Теперь нам лучше видно, какая система выработки рефлексов скрывается за мотивами конкуренции и «персонализации». Действительно, та идеология конкуренции, которая некогда, апеллируя к «свободе», составляла золотое правило производства, ныне всецело переместилась в сферу потребления. В условиях множества маргинальных отличий, когда один и тот же товар чисто формально распадается на разные виды благодаря внешнему оформлению, конкуренция оказывается особенно острой, широко разворачивая последнюю, сомнительную свободу выбора – свободу случайно выбирать вещи, которые будут отличать вас от других[*]. По сути, можно считать, что идеология конкуренции в данной сфере служит тому же самому процессу, а значит и той же самой цели, что и в сфере производства: если потребление пока еще воспринимается как род «свободной профессии», область личностного самовыражения, тогда как производство, мол, окончательно заорганизовано, – то это лишь потому, что техника психологического планирования сильно отстает от техники планирования экономического.

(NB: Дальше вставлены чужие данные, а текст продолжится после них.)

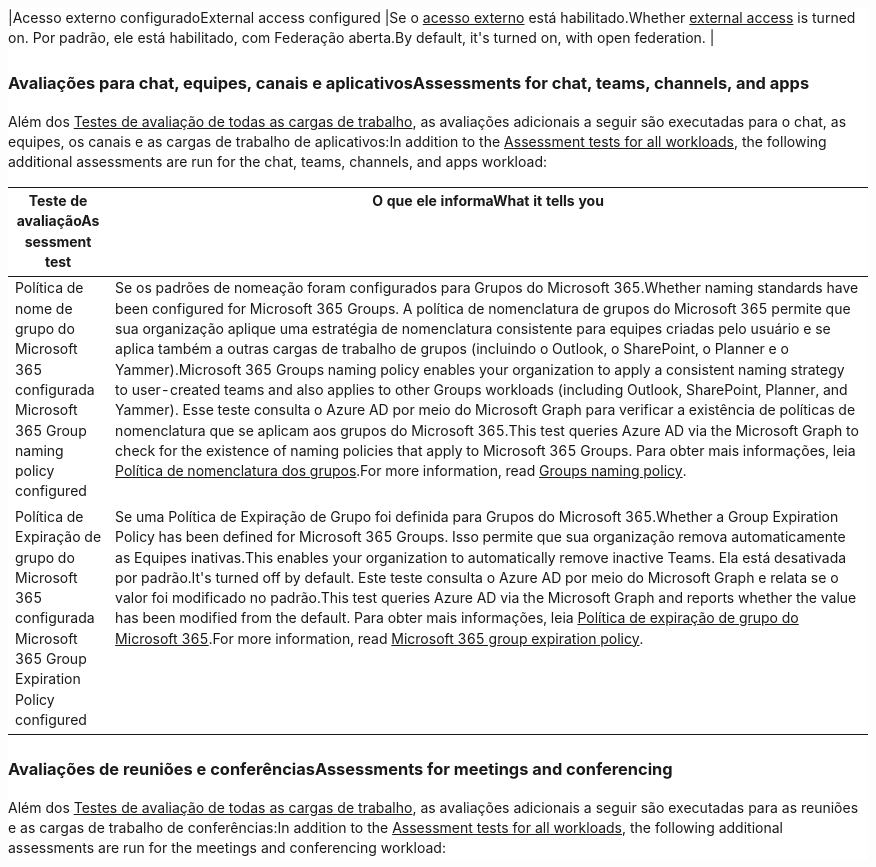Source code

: |<span data-ttu-id="31f46-182">Acesso externo configurado</span><span class="sxs-lookup"><span data-stu-id="31f46-182">External access configured</span></span>     |<span data-ttu-id="31f46-183">Se o [acesso externo](manage-external-access.md) está habilitado.</span><span class="sxs-lookup"><span data-stu-id="31f46-183">Whether [external access](manage-external-access.md) is turned on.</span></span> <span data-ttu-id="31f46-184">Por padrão, ele está habilitado, com Federação aberta.</span><span class="sxs-lookup"><span data-stu-id="31f46-184">By default, it's turned on, with open federation.</span></span> |

### <a name="assessments-for-chat-teams-channels-and-apps"></a><span data-ttu-id="31f46-185">Avaliações para chat, equipes, canais e aplicativos</span><span class="sxs-lookup"><span data-stu-id="31f46-185">Assessments for chat, teams, channels, and apps</span></span>

<span data-ttu-id="31f46-186">Além dos [Testes de avaliação de todas as cargas de trabalho](#assessment-tests-for-all-workloads), as avaliações adicionais a seguir são executadas para o chat, as equipes, os canais e as cargas de trabalho de aplicativos:</span><span class="sxs-lookup"><span data-stu-id="31f46-186">In addition to the [Assessment tests for all workloads](#assessment-tests-for-all-workloads), the following additional assessments are run for the chat, teams, channels, and apps workload:</span></span>

|<span data-ttu-id="31f46-187">Teste de avaliação</span><span class="sxs-lookup"><span data-stu-id="31f46-187">Assessment test</span></span>  |<span data-ttu-id="31f46-188">O que ele informa</span><span class="sxs-lookup"><span data-stu-id="31f46-188">What it tells you</span></span>  |
|---------|---------|
|<span data-ttu-id="31f46-189">Política de nome de grupo do Microsoft 365 configurada</span><span class="sxs-lookup"><span data-stu-id="31f46-189">Microsoft 365 Group naming policy configured</span></span>     |<span data-ttu-id="31f46-190">Se os padrões de nomeação foram configurados para Grupos do Microsoft 365.</span><span class="sxs-lookup"><span data-stu-id="31f46-190">Whether naming standards have been configured for Microsoft 365 Groups.</span></span> <span data-ttu-id="31f46-191">A política de nomenclatura de grupos do Microsoft 365 permite que sua organização aplique uma estratégia de nomenclatura consistente para equipes criadas pelo usuário e se aplica também a outras cargas de trabalho de grupos (incluindo o Outlook, o SharePoint, o Planner e o Yammer).</span><span class="sxs-lookup"><span data-stu-id="31f46-191">Microsoft 365 Groups naming policy enables your organization to apply a consistent naming strategy to user-created teams and also applies to other Groups workloads (including Outlook, SharePoint, Planner, and Yammer).</span></span> <span data-ttu-id="31f46-192">Esse teste consulta o Azure AD por meio do Microsoft Graph para verificar a existência de políticas de nomenclatura que se aplicam aos grupos do Microsoft 365.</span><span class="sxs-lookup"><span data-stu-id="31f46-192">This test queries Azure AD via the Microsoft Graph to check for the existence of naming policies that apply to Microsoft 365 Groups.</span></span> <span data-ttu-id="31f46-193">Para obter mais informações, leia [Política de nomenclatura dos grupos](/microsoft-365/admin/create-groups/groups-naming-policy).</span><span class="sxs-lookup"><span data-stu-id="31f46-193">For more information, read [Groups naming policy](/microsoft-365/admin/create-groups/groups-naming-policy).</span></span>    |
|<span data-ttu-id="31f46-194">Política de Expiração de grupo do Microsoft 365 configurada</span><span class="sxs-lookup"><span data-stu-id="31f46-194">Microsoft 365 Group Expiration Policy configured</span></span>     |<span data-ttu-id="31f46-195">Se uma Política de Expiração de Grupo foi definida para Grupos do Microsoft 365.</span><span class="sxs-lookup"><span data-stu-id="31f46-195">Whether a Group Expiration Policy has been defined for Microsoft 365 Groups.</span></span> <span data-ttu-id="31f46-196">Isso permite que sua organização remova automaticamente as Equipes inativas.</span><span class="sxs-lookup"><span data-stu-id="31f46-196">This enables your organization to automatically remove inactive Teams.</span></span> <span data-ttu-id="31f46-197">Ela está desativada por padrão.</span><span class="sxs-lookup"><span data-stu-id="31f46-197">It's turned off by default.</span></span> <span data-ttu-id="31f46-198">Este teste consulta o Azure AD por meio do Microsoft Graph e relata se o valor foi modificado no padrão.</span><span class="sxs-lookup"><span data-stu-id="31f46-198">This test queries Azure AD via the Microsoft Graph and reports whether the value has been modified from the default.</span></span> <span data-ttu-id="31f46-199">Para obter mais informações, leia [Política de expiração de grupo do Microsoft 365](/microsoft-365/admin/create-groups/office-365-groups-expiration-policy).</span><span class="sxs-lookup"><span data-stu-id="31f46-199">For more information, read [Microsoft 365 group expiration policy](/microsoft-365/admin/create-groups/office-365-groups-expiration-policy).</span></span>    |

### <a name="assessments-for-meetings-and-conferencing"></a><span data-ttu-id="31f46-200">Avaliações de reuniões e conferências</span><span class="sxs-lookup"><span data-stu-id="31f46-200">Assessments for meetings and conferencing</span></span>

<span data-ttu-id="31f46-201">Além dos [Testes de avaliação de todas as cargas de trabalho](#assessment-tests-for-all-workloads), as avaliações adicionais a seguir são executadas para as reuniões e as cargas de trabalho de conferências:</span><span class="sxs-lookup"><span data-stu-id="31f46-201">In addition to the [Assessment tests for all workloads](#assessment-tests-for-all-workloads), the following additional assessments are run for the meetings and conferencing workload:</span></span>
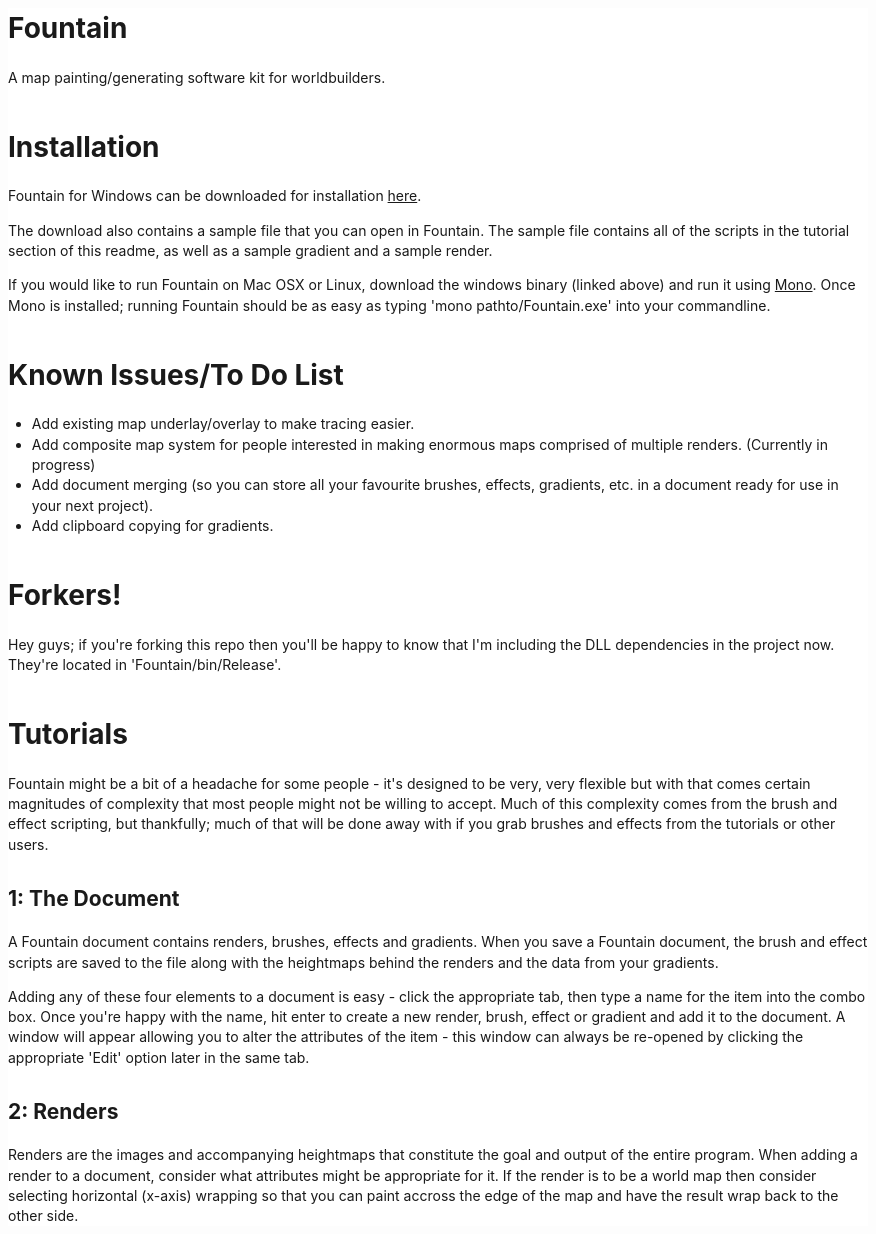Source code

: # Fountain
A map painting/generating software kit for worldbuilders.

# Installation
Fountain for Windows can be downloaded for installation [here](https://github.com/Mavichist/Fountain/releases).

The download also contains a sample file that you can open in Fountain. The sample file contains all of the scripts in the tutorial section of this readme, as well as a sample gradient and a sample render.

If you would like to run Fountain on Mac OSX or Linux, download the windows binary (linked above) and run it using [Mono](http://www.mono-project.com/). Once Mono is installed; running Fountain should be as easy as typing 'mono pathto/Fountain.exe' into your commandline.

# Known Issues/To Do List

* Add existing map underlay/overlay to make tracing easier.
* Add composite map system for people interested in making enormous maps comprised of multiple renders. (Currently in progress)
* Add document merging (so you can store all your favourite brushes, effects, gradients, etc. in a document ready for use in your next project).
* Add clipboard copying for gradients.

# Forkers!
Hey guys; if you're forking this repo then you'll be happy to know that I'm including the DLL dependencies in the project now. They're located in 'Fountain/bin/Release'.

# Tutorials
Fountain might be a bit of a headache for some people - it's designed to be very, very flexible but with that comes certain magnitudes of complexity that most people might not be willing to accept. Much of this complexity comes from the brush and effect scripting, but thankfully; much of that will be done away with if you grab brushes and effects from the tutorials or other users.

## 1: The Document
A Fountain document contains renders, brushes, effects and gradients. When you save a Fountain document, the brush and effect scripts are saved to the file along with the heightmaps behind the renders and the data from your gradients.

Adding any of these four elements to a document is easy - click the appropriate tab, then type a name for the item into the combo box. Once you're happy with the name, hit enter to create a new render, brush, effect or gradient and add it to the document. A window will appear allowing you to alter the attributes of the item - this window can always be re-opened by clicking the appropriate 'Edit' option later in the same tab.

## 2: Renders
Renders are the images and accompanying heightmaps that constitute the goal and output of the entire program. When adding a render to a document, consider what attributes might be appropriate for it. If the render is to be a world map then consider selecting horizontal (x-axis) wrapping so that you can paint accross the edge of the map and have the result wrap back to the other side.
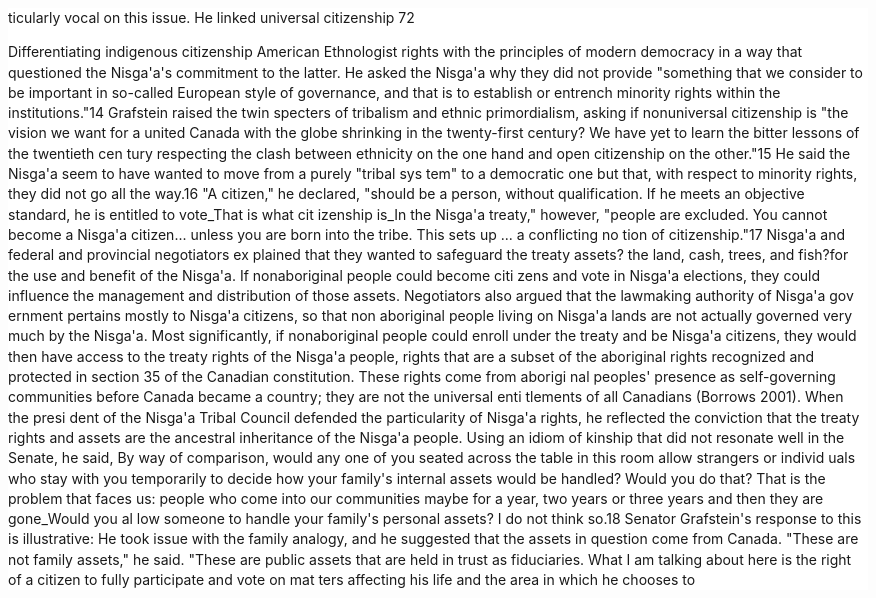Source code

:  ticularly vocal on this issue. He linked universal citizenship
 72

 Differentiating indigenous citizenship American Ethnologist
 rights with the principles of modern democracy in a way
 that questioned the Nisga'a's commitment to the latter. He
 asked the Nisga'a why they did not provide "something that
 we consider to be important in so-called European style of
 governance, and that is to establish or entrench minority
 rights within the institutions."14 Grafstein raised the twin
 specters of tribalism and ethnic primordialism, asking if
 nonuniversal citizenship is "the vision we want for a united
 Canada with the globe shrinking in the twenty-first century?
 We have yet to learn the bitter lessons of the twentieth cen
 tury respecting the clash between ethnicity on the one hand
 and open citizenship on the other."15 He said the Nisga'a
 seem to have wanted to move from a purely "tribal sys
 tem" to a democratic one but that, with respect to minority
 rights, they did not go all the way.16 "A citizen," he declared,
 "should be a person, without qualification. If he meets an
 objective standard, he is entitled to vote_That is what cit
 izenship is_In the Nisga'a treaty," however, "people are
 excluded. You cannot become a Nisga'a citizen... unless
 you are born into the tribe. This sets up ... a conflicting no
 tion of citizenship."17
 Nisga'a and federal and provincial negotiators ex
 plained that they wanted to safeguard the treaty assets?
 the land, cash, trees, and fish?for the use and benefit of
 the Nisga'a. If nonaboriginal people could become citi
 zens and vote in Nisga'a elections, they could influence the
 management and distribution of those assets. Negotiators
 also argued that the lawmaking authority of Nisga'a gov
 ernment pertains mostly to Nisga'a citizens, so that non
 aboriginal people living on Nisga'a lands are not actually
 governed very much by the Nisga'a. Most significantly, if
 nonaboriginal people could enroll under the treaty and be
 Nisga'a citizens, they would then have access to the treaty
 rights of the Nisga'a people, rights that are a subset of the
 aboriginal rights recognized and protected in section 35 of
 the Canadian constitution. These rights come from aborigi
 nal peoples' presence as self-governing communities before
 Canada became a country; they are not the universal enti
 tlements of all Canadians (Borrows 2001). When the presi
 dent of the Nisga'a Tribal Council defended the particularity
 of Nisga'a rights, he reflected the conviction that the treaty
 rights and assets are the ancestral inheritance of the Nisga'a
 people. Using an idiom of kinship that did not resonate well
 in the Senate, he said,
 By way of comparison, would any one of you seated
 across the table in this room allow strangers or individ
 uals who stay with you temporarily to decide how your
 family's internal assets would be handled? Would you
 do that? That is the problem that faces us: people who
 come into our communities maybe for a year, two years
 or three years and then they are gone_Would you al
 low someone to handle your family's personal assets? I
 do not think so.18
 Senator Grafstein's response to this is illustrative: He
 took issue with the family analogy, and he suggested that
 the assets in question come from Canada. "These are not
 family assets," he said. "These are public assets that are
 held in trust as fiduciaries. What I am talking about here is
 the right of a citizen to fully participate and vote on mat
 ters affecting his life and the area in which he chooses to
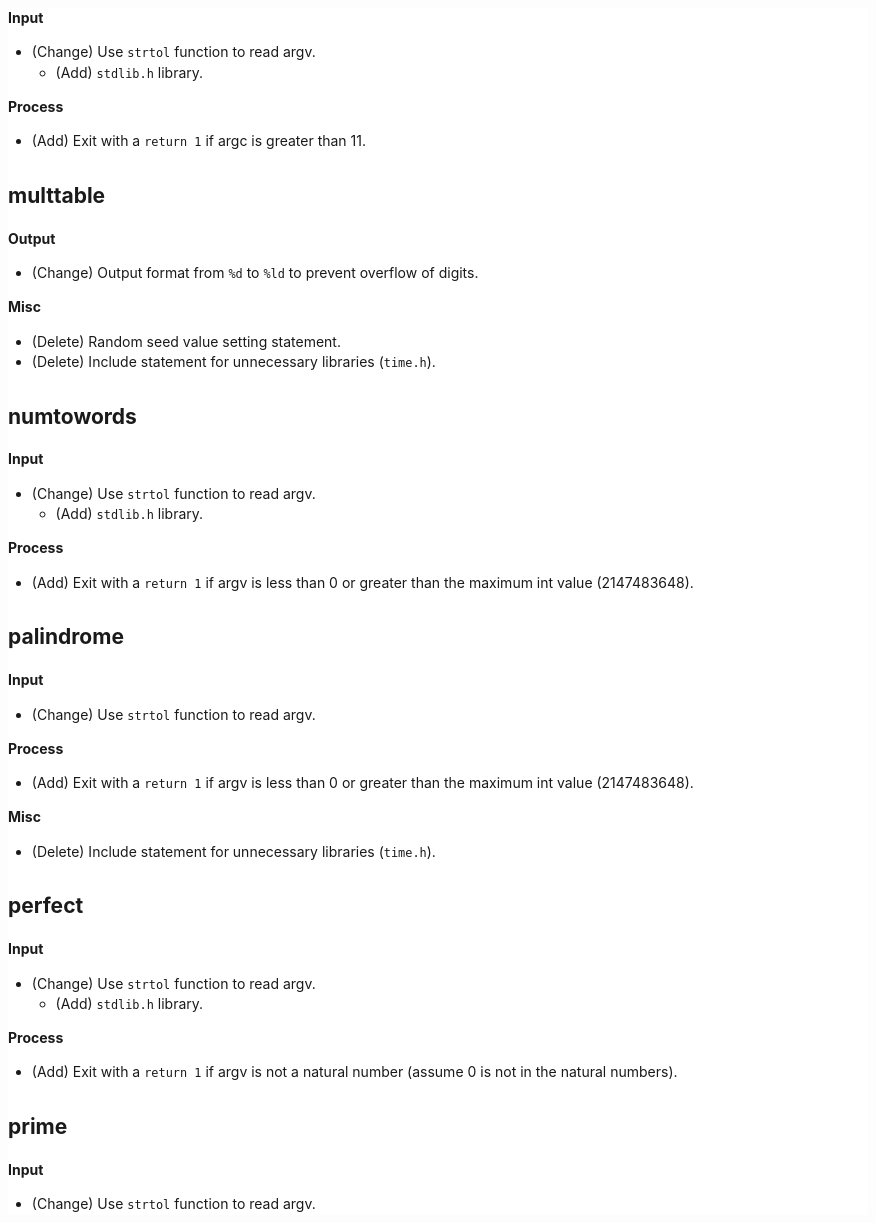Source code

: **Input**
- (Change) Use `strtol` function to read argv.
    - (Add) `stdlib.h` library.

**Process**
- (Add) Exit with a `return 1` if argc is greater than 11.

## multtable

**Output**
- (Change) Output format from `%d` to `%ld` to prevent overflow of digits.

**Misc**
- (Delete) Random seed value setting statement.
- (Delete) Include statement for unnecessary libraries (`time.h`).

## numtowords

**Input**
- (Change) Use `strtol` function to read argv.
    - (Add) `stdlib.h` library.

**Process**
- (Add) Exit with a `return 1` if argv is less than 0 or greater than the maximum int value (2147483648).

## palindrome

**Input**
- (Change) Use `strtol` function to read argv.

**Process**
- (Add) Exit with a `return 1` if argv is less than 0 or greater than the maximum int value (2147483648).

**Misc**
- (Delete) Include statement for unnecessary libraries (`time.h`).

## perfect

**Input**
- (Change) Use `strtol` function to read argv.
    - (Add) `stdlib.h` library.

**Process**
- (Add) Exit with a `return 1` if argv is not a natural number (assume 0 is not in the natural numbers).

## prime

**Input**
- (Change) Use `strtol` function to read argv.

Нам по-прежнему хочется того, чего нет у других. В том, что касается выбора и использования товаров, мы по-прежнему находимся (по крайней мере, в Западной Европе – на Востоке эта проблема еще не встала) в героической стадии конкуренции. В отличие от Соединенных Штатов, у нас еще не сложилась систематическая, синхронно-циклическая смена моделей[*]. Что это, психологическое сопротивление, сила традиции? Нет, просто большинство нашего населения пока еще не достигло достаточно высокого уровня жизни, когда все вещи располагаются на одном уровне максимальных потребностей и остается, по сути, лишь один набор моделей, так что важно становится уже не их разнообразие, а сам факт обладания «последней» моделью – обязательным фетишем социального самоутверждения. В Соединенных Штатах 90% населения практически желают только одного – владеть тем, что есть у других, и этот массовый выбор с каждым годом переносится на новую последнюю модель, которая является единообразно наилучшей. Сложился устойчивый класс «нормальных» потребителей, фактически равный всему населению. Хотя в Европе мы к этому еще не пришли, но, необратимо тяготея к американской модели, мы уже хорошо чувствуем, сколь двойственна наша реклама: она побуждает нас к конкуренции, но через эту воображаемую конкуренцию она уже ориентирована на глубинную одинаковость, на постулат единообразия, на инволюцию к блаженному состоянию потребительской массы. Она говорит нам: «Покупайте это, потому что оно ни на что больше не похоже!» («элитное мясо», «сигареты для happy few», и т.д.) – но вместе с тем и другое: «Покупайте это, потому что этим пользуются все»[*]. И здесь вовсе нет противоречия. Понятно, что каждый чувствует себя оригинальным, хотя все и похожи друг на друга, – для этого нужна лишь схема коллективно-мифологической проекции, то есть некая модель[*].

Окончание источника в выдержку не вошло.